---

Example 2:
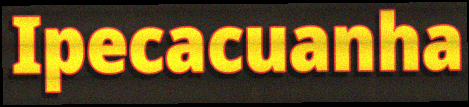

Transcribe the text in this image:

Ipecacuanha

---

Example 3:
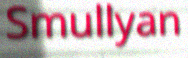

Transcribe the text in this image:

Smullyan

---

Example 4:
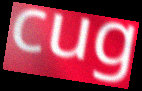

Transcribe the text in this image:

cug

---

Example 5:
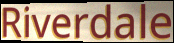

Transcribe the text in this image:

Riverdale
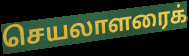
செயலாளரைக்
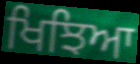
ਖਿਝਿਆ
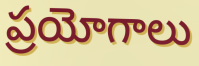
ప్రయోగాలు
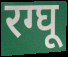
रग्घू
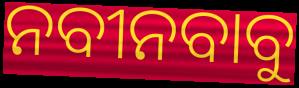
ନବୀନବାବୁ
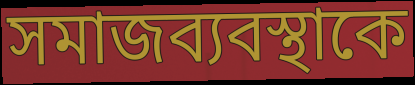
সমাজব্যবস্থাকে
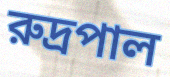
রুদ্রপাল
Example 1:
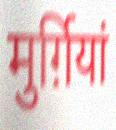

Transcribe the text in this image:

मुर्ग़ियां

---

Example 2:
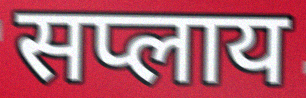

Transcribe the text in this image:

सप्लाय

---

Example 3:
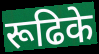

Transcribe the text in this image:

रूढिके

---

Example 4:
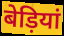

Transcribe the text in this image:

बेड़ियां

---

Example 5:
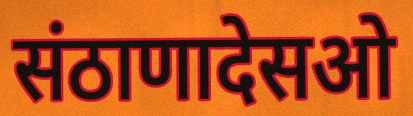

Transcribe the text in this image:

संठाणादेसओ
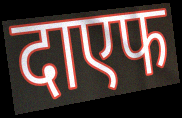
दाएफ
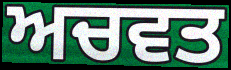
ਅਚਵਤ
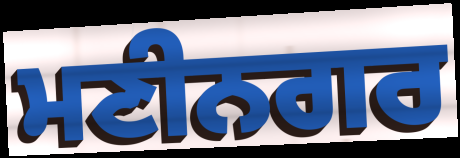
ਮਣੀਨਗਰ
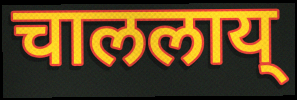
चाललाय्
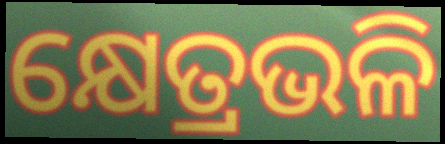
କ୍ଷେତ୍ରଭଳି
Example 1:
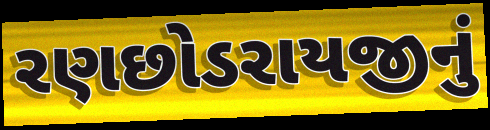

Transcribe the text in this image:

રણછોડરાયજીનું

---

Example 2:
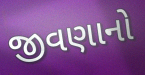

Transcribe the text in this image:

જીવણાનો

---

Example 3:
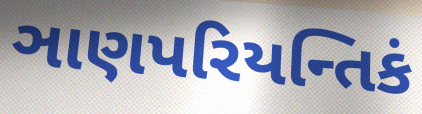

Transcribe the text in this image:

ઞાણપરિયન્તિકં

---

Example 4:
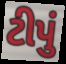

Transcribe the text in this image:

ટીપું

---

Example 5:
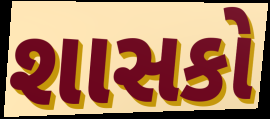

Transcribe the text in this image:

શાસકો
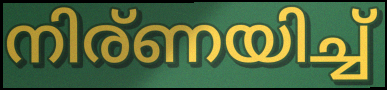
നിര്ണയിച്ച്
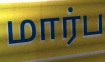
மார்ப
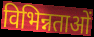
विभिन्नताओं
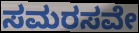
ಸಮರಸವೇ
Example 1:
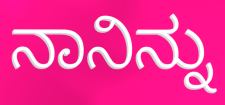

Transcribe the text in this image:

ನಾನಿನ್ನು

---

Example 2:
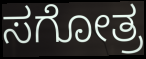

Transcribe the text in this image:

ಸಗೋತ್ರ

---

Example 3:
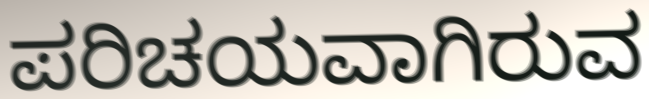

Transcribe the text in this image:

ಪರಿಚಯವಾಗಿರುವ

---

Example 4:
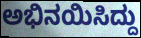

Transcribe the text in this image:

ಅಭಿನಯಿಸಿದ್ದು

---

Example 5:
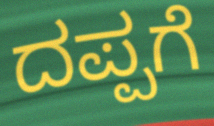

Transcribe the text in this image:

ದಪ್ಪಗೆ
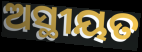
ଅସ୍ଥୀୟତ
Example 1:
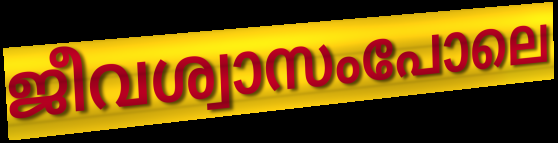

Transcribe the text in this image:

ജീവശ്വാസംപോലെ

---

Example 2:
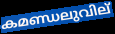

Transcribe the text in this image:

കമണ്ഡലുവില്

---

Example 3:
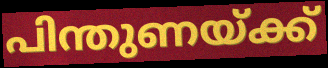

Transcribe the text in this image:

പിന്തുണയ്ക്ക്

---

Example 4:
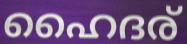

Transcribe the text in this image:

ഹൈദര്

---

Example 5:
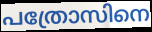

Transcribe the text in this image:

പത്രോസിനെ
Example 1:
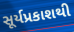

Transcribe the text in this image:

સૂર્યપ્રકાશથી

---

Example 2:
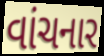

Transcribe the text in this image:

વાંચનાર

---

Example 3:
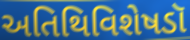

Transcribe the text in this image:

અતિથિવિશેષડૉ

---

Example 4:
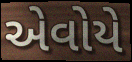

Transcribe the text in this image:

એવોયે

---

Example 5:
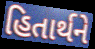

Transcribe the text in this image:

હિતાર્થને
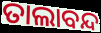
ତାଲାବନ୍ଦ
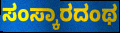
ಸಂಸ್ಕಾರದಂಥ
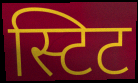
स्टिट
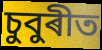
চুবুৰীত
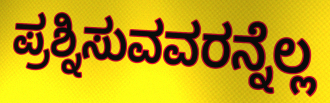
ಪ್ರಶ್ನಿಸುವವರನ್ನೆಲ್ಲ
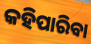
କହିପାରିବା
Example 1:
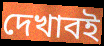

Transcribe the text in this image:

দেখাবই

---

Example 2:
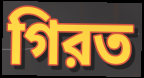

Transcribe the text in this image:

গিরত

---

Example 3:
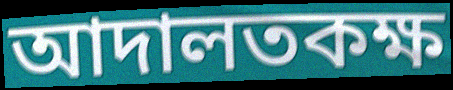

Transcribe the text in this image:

REQUIREMENT →
None of the pictures should be copied, but every record above must be restated in full.

WRITTEN SOLUTION →
---

Example 2:

Transcribe the text in this image:

Ipecacuanha

---

Example 3:

Transcribe the text in this image:

Smullyan

---

Example 4:

Transcribe the text in this image:

cug

---

Example 5:

Transcribe the text in this image:

Riverdale
செயலாளரைக்
ਖਿਝਿਆ
ప్రయోగాలు
रग्घू
ନବୀନବାବୁ
সমাজব্যবস্থাকে
রুদ্রপাল
Example 1:

Transcribe the text in this image:

मुर्ग़ियां

---

Example 2:

Transcribe the text in this image:

सप्लाय

---

Example 3:

Transcribe the text in this image:

रूढिके

---

Example 4:

Transcribe the text in this image:

बेड़ियां

---

Example 5:

Transcribe the text in this image:

संठाणादेसओ
दाएफ
ਅਚਵਤ
ਮਣੀਨਗਰ
चाललाय्
କ୍ଷେତ୍ରଭଳି
Example 1:

Transcribe the text in this image:

રણછોડરાયજીનું

---

Example 2:

Transcribe the text in this image:

જીવણાનો

---

Example 3:

Transcribe the text in this image:

ઞાણપરિયન્તિકં

---

Example 4:

Transcribe the text in this image:

ટીપું

---

Example 5:

Transcribe the text in this image:

શાસકો
നിര്ണയിച്ച്
மார்ப
विभिन्नताओं
ಸಮರಸವೇ
Example 1:

Transcribe the text in this image:

ನಾನಿನ್ನು

---

Example 2:

Transcribe the text in this image:

ಸಗೋತ್ರ

---

Example 3:

Transcribe the text in this image:

ಪರಿಚಯವಾಗಿರುವ

---

Example 4:

Transcribe the text in this image:

ಅಭಿನಯಿಸಿದ್ದು

---

Example 5:

Transcribe the text in this image:

ದಪ್ಪಗೆ
ଅସ୍ଥୀୟତ
Example 1:

Transcribe the text in this image:

ജീവശ്വാസംപോലെ

---

Example 2:

Transcribe the text in this image:

കമണ്ഡലുവില്

---

Example 3:

Transcribe the text in this image:

പിന്തുണയ്ക്ക്

---

Example 4:

Transcribe the text in this image:

ഹൈദര്

---

Example 5:

Transcribe the text in this image:

പത്രോസിനെ
Example 1:

Transcribe the text in this image:

સૂર્યપ્રકાશથી

---

Example 2:

Transcribe the text in this image:

વાંચનાર

---

Example 3:

Transcribe the text in this image:

અતિથિવિશેષડૉ

---

Example 4:

Transcribe the text in this image:

એવોયે

---

Example 5:

Transcribe the text in this image:

હિતાર્થને
ତାଲାବନ୍ଦ
ಸಂಸ್ಕಾರದಂಥ
स्टिट
চুবুৰীত
ಪ್ರಶ್ನಿಸುವವರನ್ನೆಲ್ಲ
କହିପାରିବା
Example 1:

Transcribe the text in this image:

দেখাবই

---

Example 2:

Transcribe the text in this image:

গিরত

---

Example 3:

Transcribe the text in this image:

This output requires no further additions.